ECLI:NL:CRVB:2006:AW3266
Centrale Raad van Beroep
- Hoger beroep
- C. van Viegen
- J.M.A. van der Kolk-Severijns
- J.N.A. Bootsma
- Rechtspraak.nl
Veroordeling in proceskosten in hoger beroep na intrekking van het beroep door appellanten
In deze zaak gaat het om een hoger beroep van appellanten tegen een besluit van het Dagelijks Bestuur van het Intergemeentelijk Samenwerkingsverband Werk en Inkomen te Ulft. Het hoger beroep is ingesteld tegen de uitspraak van de voorzieningenrechter van de rechtbank Zutphen van 21 december 2004, waarin de terugvordering van bijstandsuitkeringen over de periode van 25 februari 2002 tot 1 september 2003 aan de orde was. De Centrale Raad van Beroep heeft op 18 april 2006 uitspraak gedaan.
De Raad heeft vastgesteld dat het Dagelijks Bestuur op 24 februari 2004 het recht op bijstand van appellanten heeft ingetrokken en kosten van bijstand heeft teruggevorderd. De voorzieningenrechter heeft in zijn uitspraak van 21 december 2004 het beroep van appellanten gedeeltelijk gegrond verklaard, wat leidde tot een nieuw besluit van het Dagelijks Bestuur op 20 mei 2005, waarin bijstand werd toegekend in de vorm van een geldlening onder verband van krediethypotheek.
Tijdens de zitting op 7 maart 2006 hebben appellanten hun hoger beroep ingetrokken, waarna zij verzocht hebben om veroordeling van het Dagelijks Bestuur in de proceskosten. De Raad overweegt dat, gezien de intrekking van de beslissing tot terugvordering, het Dagelijks Bestuur volledig aan appellanten tegemoet is gekomen. De Raad oordeelt dat er geen bijzondere omstandigheden zijn die een uitzondering op de regel rechtvaardigen dat het verzoek om proceskostenveroordeling ingewilligd dient te worden.

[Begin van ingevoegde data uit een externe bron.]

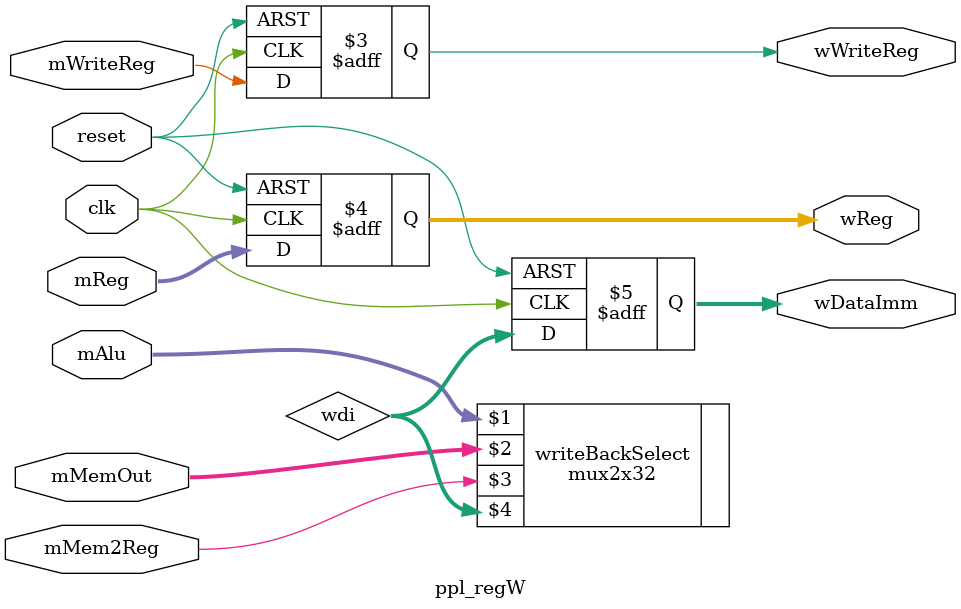
<source format=v>
module ppl_regW (clk, reset,
                mWriteReg, mMem2Reg, mAlu, mMemOut, mReg,
                wWriteReg, wDataImm, wReg);
    input           clk, reset;

    input           mWriteReg, mMem2Reg;
    input   [4:0]   mReg;
    input   [31:0]  mAlu, mMemOut;

    output          wWriteReg;
    reg             wWriteReg;
    output  [4:0]   wReg;
    reg     [4:0]   wReg;
    output  [31:0]  wDataImm;
    reg     [31:0]  wDataImm;

    wire    [31:0]  wdi;
    mux2x32 writeBackSelect (mAlu, mMemOut, mMem2Reg, wdi);

    always @ (posedge clk or negedge reset) begin
        if (reset == 0) begin
            wWriteReg <= 0;
            wDataImm <= 0;
            wReg <= 0;
        end else begin
            wWriteReg <= mWriteReg;
            wDataImm <= wdi;
            wReg <= mReg;
        end
    end
endmodule // ppl_regW

</source>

De Raad heeft de proceskosten vastgesteld op € 644,-- voor de verleende rechtsbijstand aan appellanten. De beslissing over de vergoeding van het griffierecht is aan het Dagelijks Bestuur. De uitspraak is gedaan door een meervoudige kamer van de Centrale Raad van Beroep en is openbaar uitgesproken op 18 april 2006.